"Pandemi berakhir masih bisa paling cepat, mungkin awal tahun depan," kata Ngabila dalam diskusi virtual, Selasa (14/9/2021).
Meski ada kemungkinan berakhir pada awal tahun depan, Ngabila menyebut, setiap orang harus berpikir Covid-19 akan selalu ada.
Sementara pemerintah harus tetap melakukan tracing, tracking dan treathment.
"Tapi sesudah itu kita memang benar-benar harus berpikir Covid-19 ini tetap selalu ada dan kita harus tetap melakukan 3T tadi," kata dia.
Seiring dengan penelitian yang terus dikembangkan di seluruh dunia, Ngabila yakin ke depan ada vaksinasi yang lebih ampuh dibandingkan saat ini.
"Tetapi selama covid-19 masih bisa membuat orang meninggal, walaupun orang meninggal jumlahnya sudah sedikit secara statistik, tapi kita nggak pernah tahu ini akan membuat meninggal pada orang seperti apa," ujar Ngabila.
Selain itu, fenomena long Covid-19 juga harus diwaspadai saat pandemi Covid-19 berakhir.
Fenomena long Covid-19 ini bisa menjadi masalah baru seperti depresi dan burn out bagi sebagian orang yang menjadi penyintas Covid-19.

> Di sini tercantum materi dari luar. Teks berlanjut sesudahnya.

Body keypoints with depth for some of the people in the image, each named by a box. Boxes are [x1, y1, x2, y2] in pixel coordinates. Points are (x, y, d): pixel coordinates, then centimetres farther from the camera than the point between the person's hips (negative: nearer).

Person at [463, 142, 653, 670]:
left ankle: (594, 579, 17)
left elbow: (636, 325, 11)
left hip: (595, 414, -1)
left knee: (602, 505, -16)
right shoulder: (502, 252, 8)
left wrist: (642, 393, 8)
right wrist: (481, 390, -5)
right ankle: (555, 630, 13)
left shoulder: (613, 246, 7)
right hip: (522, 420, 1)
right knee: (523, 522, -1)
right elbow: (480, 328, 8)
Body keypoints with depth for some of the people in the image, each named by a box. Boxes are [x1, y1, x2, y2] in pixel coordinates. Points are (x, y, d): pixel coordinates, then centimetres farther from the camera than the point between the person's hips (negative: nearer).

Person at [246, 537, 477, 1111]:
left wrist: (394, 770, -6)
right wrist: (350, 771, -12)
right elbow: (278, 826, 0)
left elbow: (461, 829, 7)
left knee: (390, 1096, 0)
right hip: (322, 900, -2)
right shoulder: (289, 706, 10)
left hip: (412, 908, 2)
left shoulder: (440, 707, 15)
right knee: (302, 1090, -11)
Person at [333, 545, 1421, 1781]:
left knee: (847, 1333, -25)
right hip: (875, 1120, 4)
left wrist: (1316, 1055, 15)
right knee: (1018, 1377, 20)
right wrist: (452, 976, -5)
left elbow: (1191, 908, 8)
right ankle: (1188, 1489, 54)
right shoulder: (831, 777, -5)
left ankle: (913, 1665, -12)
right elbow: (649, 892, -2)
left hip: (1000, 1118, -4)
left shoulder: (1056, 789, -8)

"Beberapa teman-teman saya yang positif sesudah sembuh long covid-nya justru jadi pasien psikiater, depresi punya gangguan tidur. Jadi walaupun pandeminya berakhir, kita masuk ke fase endemis tetapi long Covid-19 bisa jadi ancaman, baik itu secara psikis maupun fisik," ujar dia.
Data teranyar kasus Covid-19 di Jakarta yang disampaikan Selasa ini, total sebanyak 855.119 kasus.
Rinciannya 838.306 kasus sembuh, 12.445 meninggal dunia dan 3.368 masih aktif dalam perawatan.
Sementara itu, vaksinasi Covid-19 masih terus dilakukan. Berdasarkan data kependudukan, sekitar 2,5 juta warga Jakarta belum ikut vaksinasi.
"Masih ada 2,5 juta orang DKI yang enggak tau ngumpet di mana ini belum divaksin, saya juga bingung ini," kata Ngabila.
Menurut Ngabila, 2,5 juta orang tersebut memiliki banyak kemungkinan belum mendapatkan vaksinasi.
Mereka bisa jadi merupakan penyintas Covid-19 yang masih dalam masa tenggat 3 bulan sebelum diizinkan menjalani vaksinasi.
"Lalu juga dia takut nggak mau divaksin, merasa vaksin itu nggak manjur, merasa vaksin itu nanti ada efek samping, merasa pengen merek-merek tertentu," ujar Ngabila.
Selain masalah di atas, Ngabila berujar, masalah data kependudukan bisa menjadi salah satu penyebab angka 2,5 juta ini tak kunjung berkurang.
"Karena bisa jadi sebenarnya orangnya sudah pindah tapi masih kependudukan di DKI," ujar dia.
Ngabila masih menyayangkan mereka yang enggan divaksin karena pilih-pilih merek vaksin yang tersedia.
Padahal saat ini di DKI Jakarta sudah tersedia empat vaksin Covid-19 untuk vaksinasi gratis, yaitu Sinovac, AstraZeneca, Pfizer dan Moderna.
Selain itu, Pemprov DKI Jakarta juga seringkali mengkampanyekan merek vaksin yang tersedia di depan mata adalah vaksin yang terbaik yang digunakan saat ini.
"Tidak ada alasan lagi untuk tidak divaksin, sudah ada Pfizer untuk komorbid berat, sudah ada Moderna untuk gangguan imun yang diharapkan lebih aman," kata dia.